Belge metni
◇ ◇ ◇

Suriye’de başlayan hadiselerin üzerinden 7 yıl geçti. Çok acılar yaşandı, çok ocaklar söndü.
Ülke o kadar harap oldu ki savaştan sonra yeniden ayağa kalkmasının 20 ya da 30 yıl süreceği söyleniyor. Binalar bir şekilde yapılır, ama sönen ocakların hesabını kim verecek?
En yakın komşulardan biri olmamız sebebiyle Suriye’de yaşananlar en çok Türkiye’yi etkiledi. Başlangıçta yüz bin, iki yüz bin kişinin ülkemize gelmesi beklenirken bu sayı tahminleri çok aşıp 3 milyonu buldu ve hatta aştı. Haliyle başka problemler de yaşandı. Yaşanan yoğun göç iş dünyasını da etkiledi. Bazıları işsiz kalmasının suçlu ve sorumlusu olarak Suriyelileri gösterdi. Temelde çok yanlış olsa da Suriyelilere karşı olumsuz bir hava meydana geldi. Her millette, her devlette, her şehirde iyiler ve kötüler olduğu gibi Suriyeliler arasında da iyiler ve iyi olmayan vardır. Sadece olumsuzluklara dikkat çekip, toptan herkesi itham etmek en büyük yanlış. Maalesef bu yanlışa yeri geldi siyasetçiler, yeri geldi sanatçılar, yeri geldi mütedeyyin insanlar bile düştü. Bazen “Mü’min mü’minin kardeşidir” prensibinin dahi unutulduğuna şahit olduk.
Türkiye’ye gelen ve ortaya çıkan olumsuz havadan etkilenen Suriyeli bir baba bir video çekip sosyal medya hesabından paylaştı ve herkese seslendi: Hepimiz iyi olmadığımız gibi, hepimiz de kötü değiliz.

◇ ◇ ◇

Yapacaklarınız
1. Suriyeli göçmenler hakkındaki metinden alınan "Sadece olumsuzluklara dikkat çekip, toptan herkesi itham etmek en büyük yanlış." cümlesini İngilizceye çevirin.
2. Suriyeli göçmenler hakkındaki metni son cümlesinden sonra sürdürün.

◇ ◇ ◇

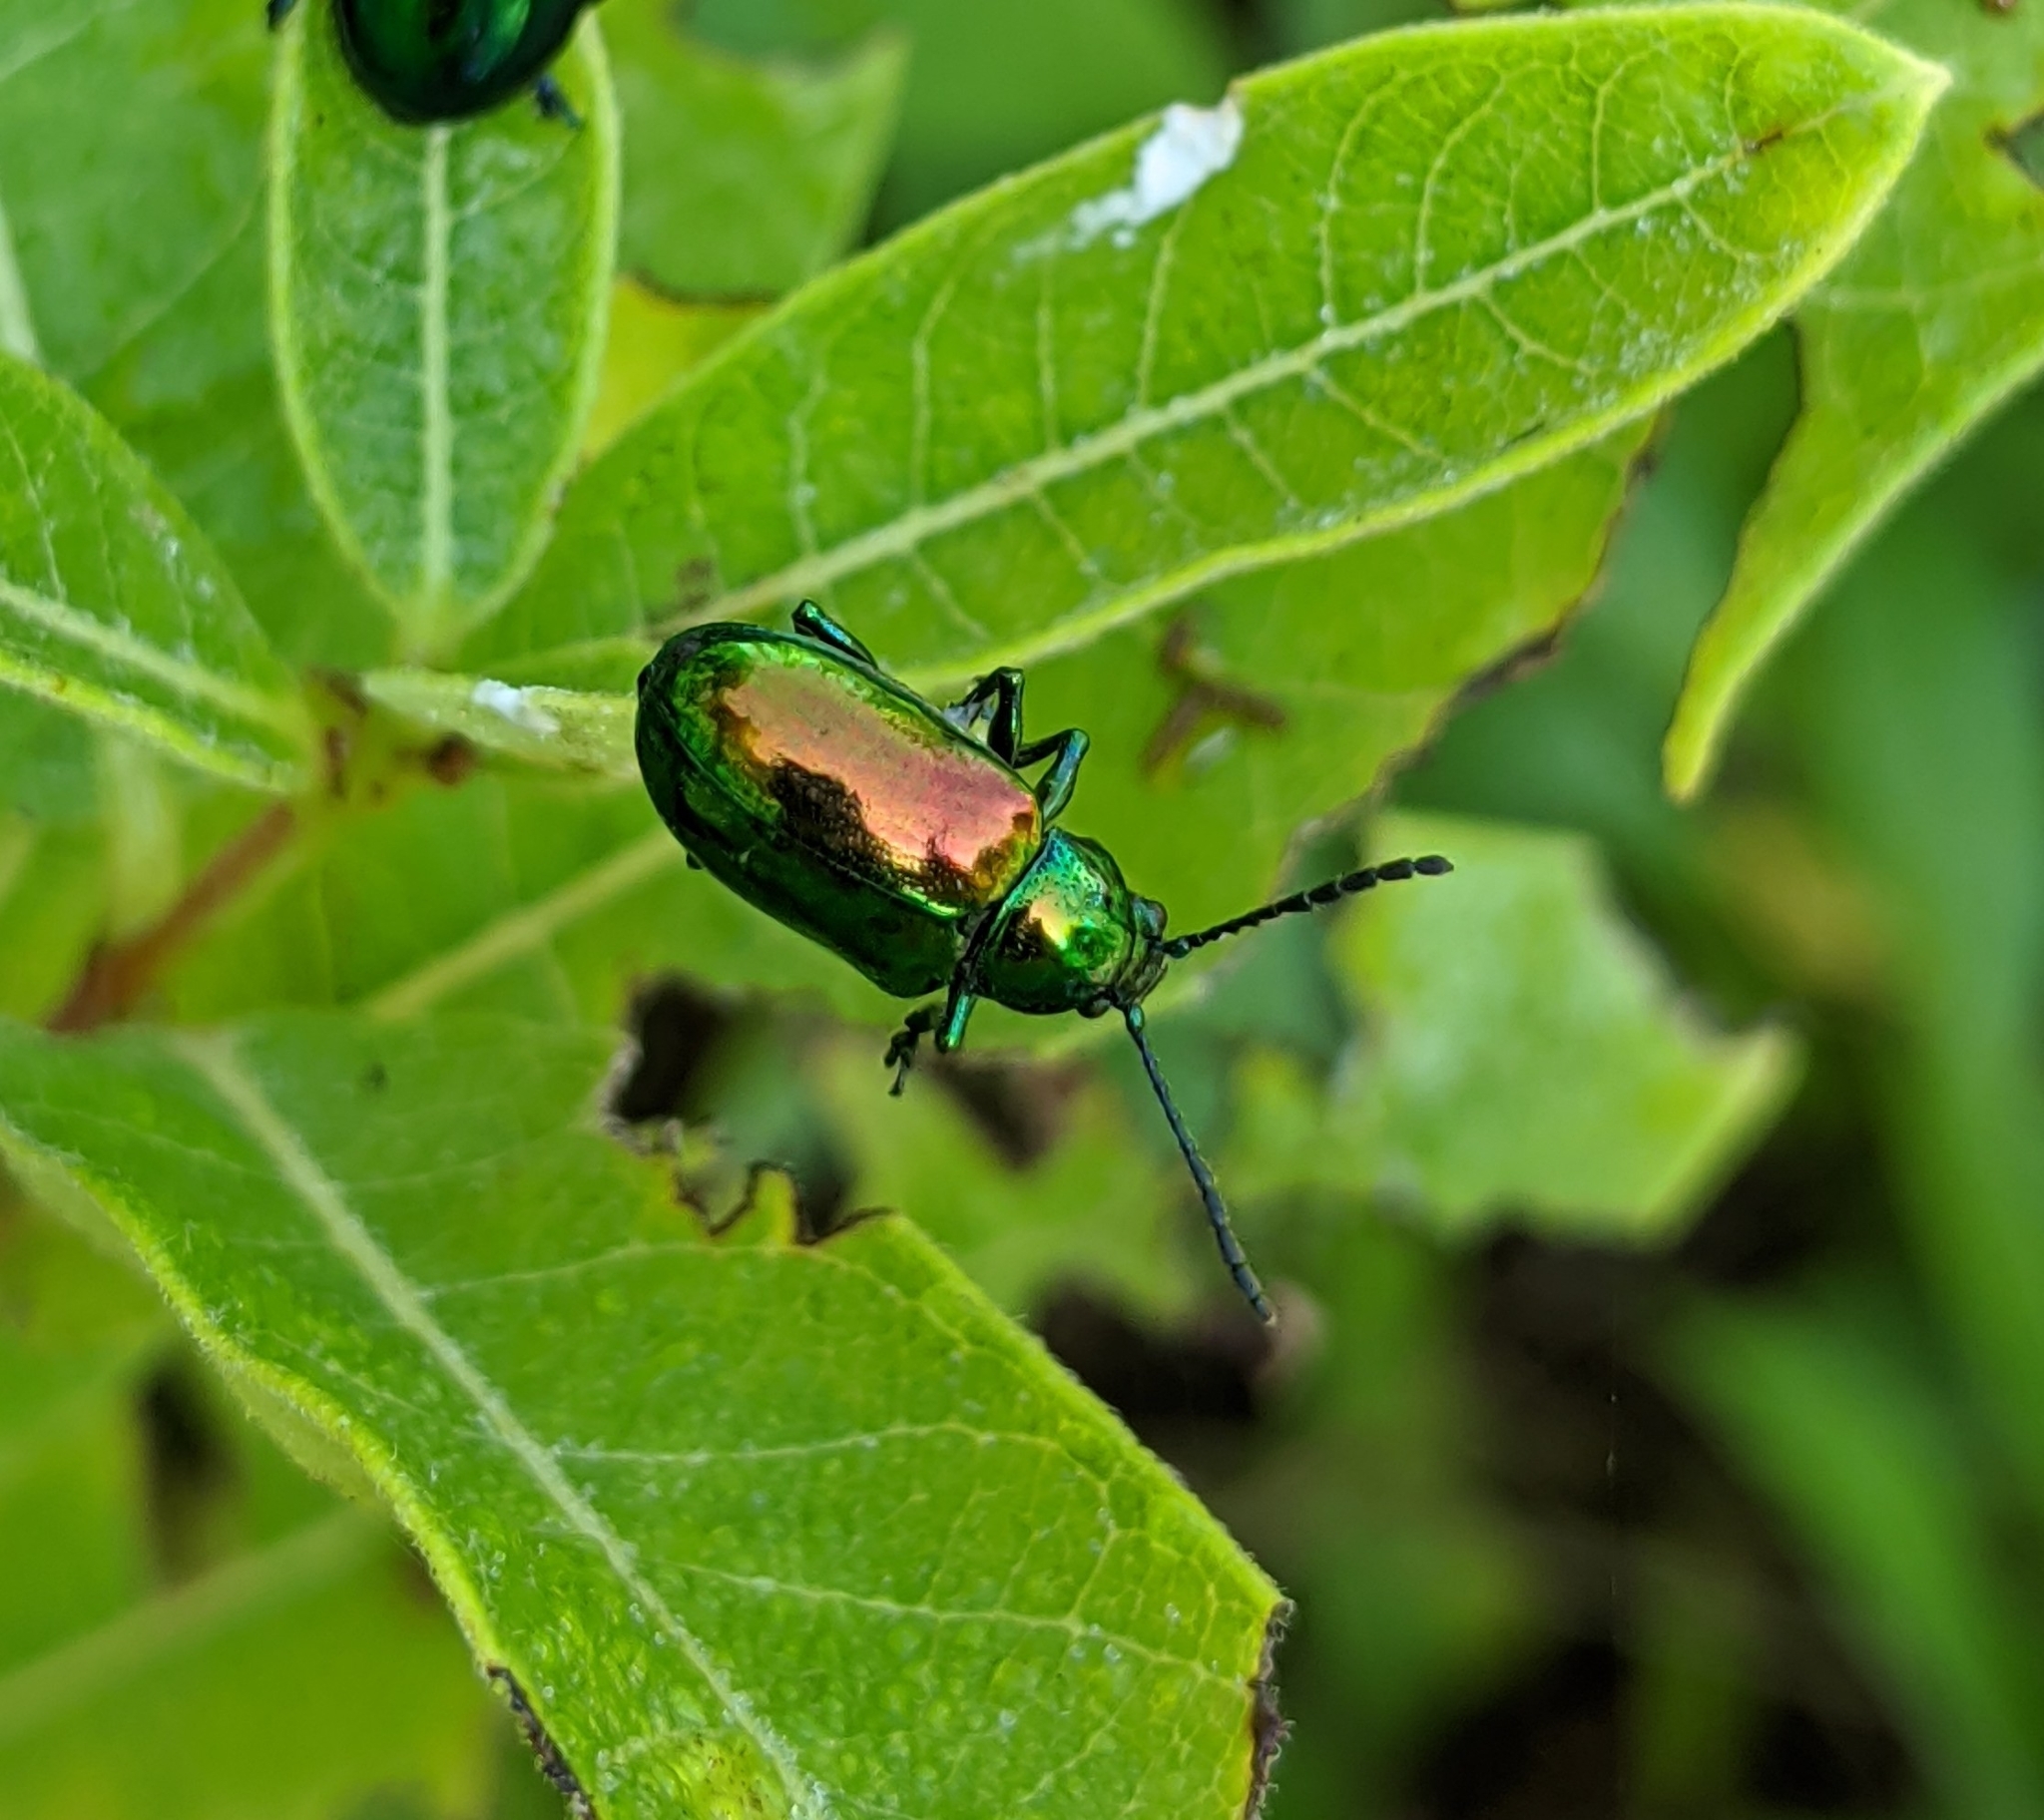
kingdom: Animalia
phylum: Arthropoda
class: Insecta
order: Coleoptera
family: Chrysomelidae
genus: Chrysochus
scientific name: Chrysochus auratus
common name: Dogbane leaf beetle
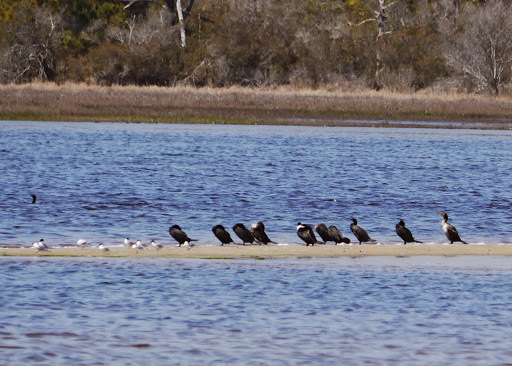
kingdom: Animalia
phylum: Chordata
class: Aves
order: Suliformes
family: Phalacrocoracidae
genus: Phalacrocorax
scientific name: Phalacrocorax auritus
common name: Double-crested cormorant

◇ ◇ ◇

Alıştırma yanıtları
1. Drawing attention only to the negatives and accusing everyone wholesale is the biggest mistake.

2.
İlkokula giden kızı tarafından Türkçe’ye çevrilen mesaj çok anlamlı. Herkesin bu mesajı bir defa daha dinlemesi ve dünyanın her yerinde ‘iyi’ler ve ‘fenalar’ olduğunu, daha doğrusu iki ayrı dünya olduğunu görmesi lâzım.
Kızı Şeza Sabra’nın Türkçe’ye çevirdiği Suriyeli baba Ahmet Sabra’nın konuşması şöyle: “Merhaba Türk kardeşlerim! Benim adım Ahmet Sabra ve kızım Şeza Sabra. Size bir mesaj göndereceğiz. Biz Türkiye’de yaşayan Suriyeliyiz ve size teşekkür ediyoruz. Bu teşekkürü bize yardım ettikleri için devletinize de ediyoruz. Biz Suriyeli insanlarız ve bazılarımız iyi bazılarımız kötü. Ve bir elin parmakları bir değil. Bazılarınız bize zalimlik yapıyor. Suriyelilerin yaşadığı mahalleleri taşlıyorlar ve Suriyelilere vuruyorlar. Ve onların yaşananlarla bir alâkası yok. Onlar sadece onları (kendilerini) koruyacak bir yer arıyorlar. Siz de kötülük yapanlara ceza verin, ama bütün Suriyelilere ceza vermeyin. Bizim bütün Suriyeliler iyi değil, ama hepsi kötü de değil. Siz de (size) müşkülat çıkaranları kovun. Biz Müslümanız. Ve hiçbir Suriyelinin Türkiye’ye kötülük yapmasını kabul etmiyoruz. Biz sizinleyiz ve sizi çok seviyoruz. Bize zalimlik yapmayın, çünkü Allah biliyor ki biz hepimiz kötü değiliz. Biz savaştan kaçtık Türkiye’ye gezmek için gelmedik.” (Yeni Asya, 6 Ekim 2018)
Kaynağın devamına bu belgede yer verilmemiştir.